1° LE POÈME 42
Rien ne console tant que d’engendrer.
(Important extrait.)

Rien ne console tant que d’engendrer,
O Source de Vaches, ô Source de la Royauté1,
0 Héritier du Tambour, fils de la Tendresse,
Dieu favorise le Sacrifié pour la Dynastie.
Rien ne console tant que de payer une dot
Qui te procure un fils
Devant avoir à cœur la Dynastie et pour elle se sacrifiera !
Rien n’est aussi savoureux que la Royauté,
0 Libérateurs, fils du Souverain, descendant de Rumeza :
En ceux qui versent leur sang en sa faveur, le règne se perpétue.
Il en fut toujours ainsi du Karinga :
En ce qui concerne ses défenseurs, il ne se réjouit que de leurs larmes,
Et n’est possédé que par celui qui renonce à s’épargner,
O le Très heureux, fils du Victorieux, souche du Triomphateur :
Tout homme, par sa progéniture, doit se racheter2 !
Je ne désire pas de le posséder, qu’il soit plutôt mon maître :
Je ne saurais supporter une vieillesse sans appui !
C’est pour cela qu’il partage la félicité avec les Rois :
Leur caractère est commun.
O toi Récolteur, rejeton du Consolateur,
Ceux qui le possèdent en éprouvent bien des soucis !
Vis en paix, Peuple du Rwanda, tu as qui se sacrifie pour toi :
Tu es le sujet d’un Tambour tutélaire,
Qui détermine le Roi à se livrer pour le pays et l’en remercie.
Ce n’est pas à l’aveugle que se lègue le Tambour Souverain :
Il a son Héritier qu’il reconnaît :
Ce Tambour originaire de Karango ne peut être un bien commun !
D’avance excuses pour mes biens et pour mon habitation,
Car je vais exprimer toute ma pensée :
Que soient toujours mes maîtres ceux qui versent leur sang !
Qu’ils soient mes maîtres, du moment que je ne me livre pas :
Lorsque je contemple les bovidés,
Je me rends compte que je tiendrais fort à la vie :
Eh bien Refuge, Roi dont je partage les desseins !
0 Héros qui te rendis au-delà de la frontière,
Tandis qu’en-deçà glaciale avait été la nuit !
O Bouclier, tu mets au large les bovidés !
Par vaincre le plus difficile, tu as débuté !
Voici la Foudre, descendance du Redoutable,
Qui a bouleversé les frontières
Lorsque, du Roi Ntare, elle incendia l’habitation !
Vaincs et triomphe, ô Maître des Tambours que voici :
Pour ta Dynastie, sans trêve, tu as lutté, Et l’as dix fois vengé :
Tu l’as longtemps orné de cent trophées !
Tu as fait défiler les bovidés sur des eaux profondes
Que, en terre ferme, tu avais changées !
Tu en fis un continent, ô Ralliement, en nous l’appropriant !
Tu ne voulus pas que fût surpassée ta renommée Et notre prestige en acquit la suprématie…

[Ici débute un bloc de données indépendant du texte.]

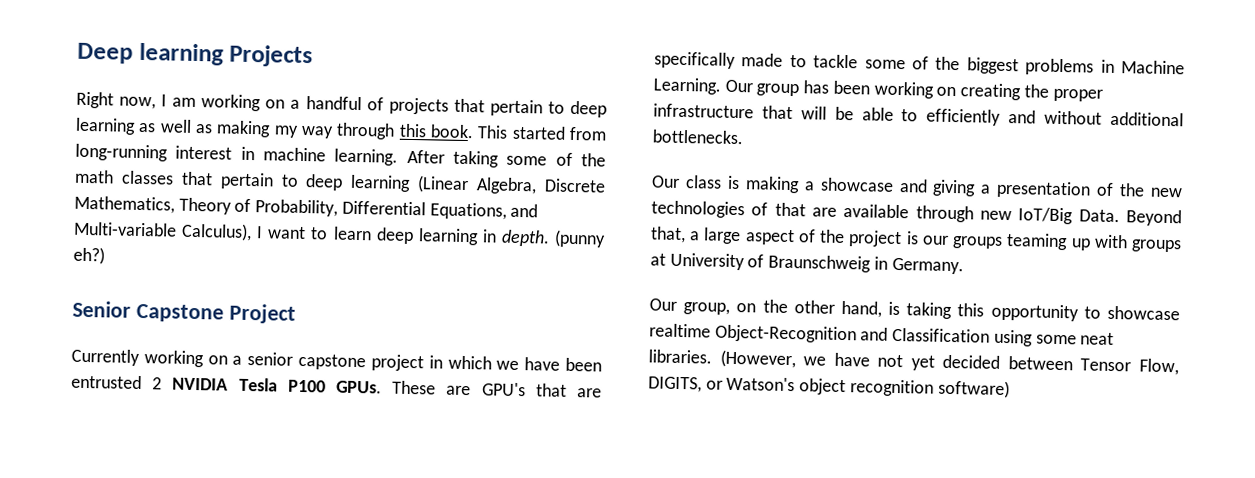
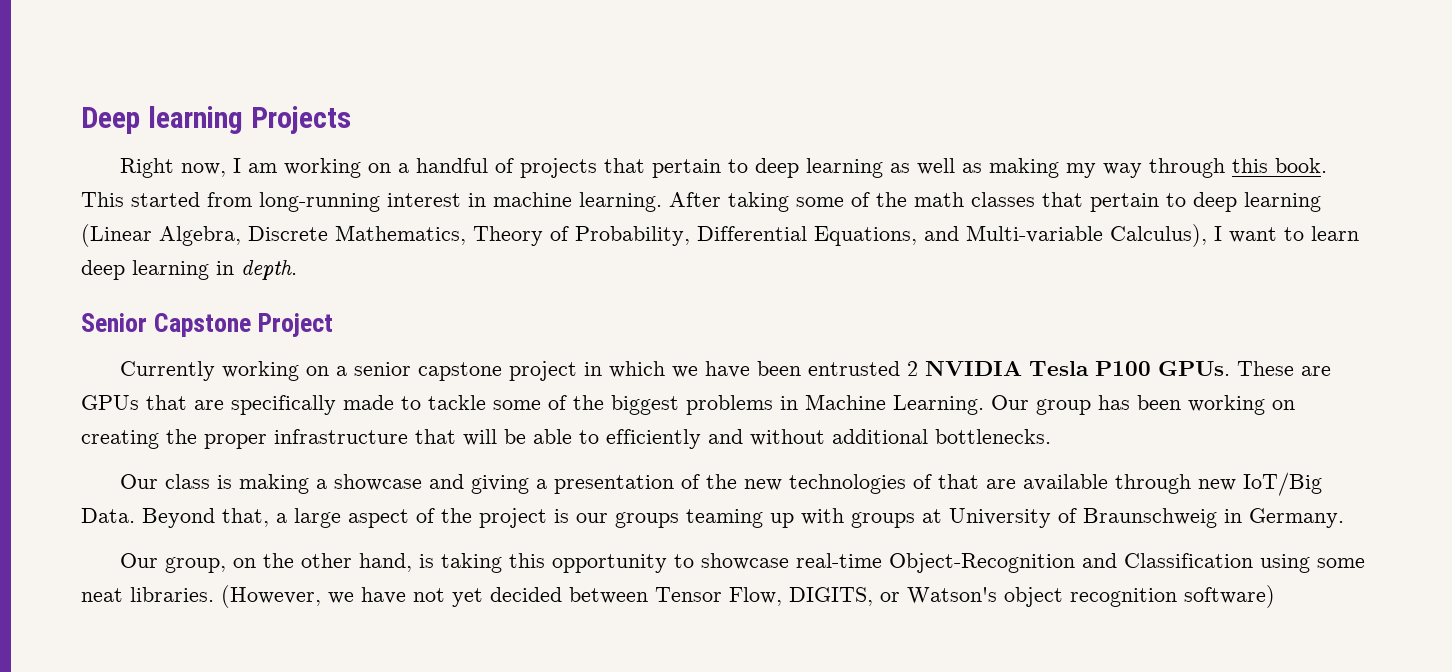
[554,229,607,248] [73,246,105,265] (punny eh?) -> (297, 270) none
[481,382,526,397] GPU's -> [81,395,139,410] GPUs
[649,323,711,338] realtime -> [795,553,882,568] real-time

1. Tout « Libérateur » est suppôt du Roi : son sang versé est un sang royal, devenu tel grâce à la consécration dont le Libérateur est l’objet par le fait même de sa désignation. Ici l’Aède fait allusion au sang du prince Gihana, versé à la place de celui de Cyilima II. Au vers suivant, le pronom personnel remplace le Karinga ; cette « vieillesse sans appui » est une louange délicate adressée au Roi, qui n’a pas épargné, lui, « le bâton de sa vieillesse ».

2. Karango : les Dépositaires du Code Ésotérique m’ont dit que c’est une localité soit du Buha (l’Uha des swahilisants), soit du Bugufi, pays d’origine de plusieurs Reines Mères, appartenant aux clans des Baha et des Bakono. Aux vers qui suivent, l’Aède veut exalter les représentants de la Lignée, en étalant son horreur du sacrifice suprême qu’ils acceptent, eux, comme tout naturellement.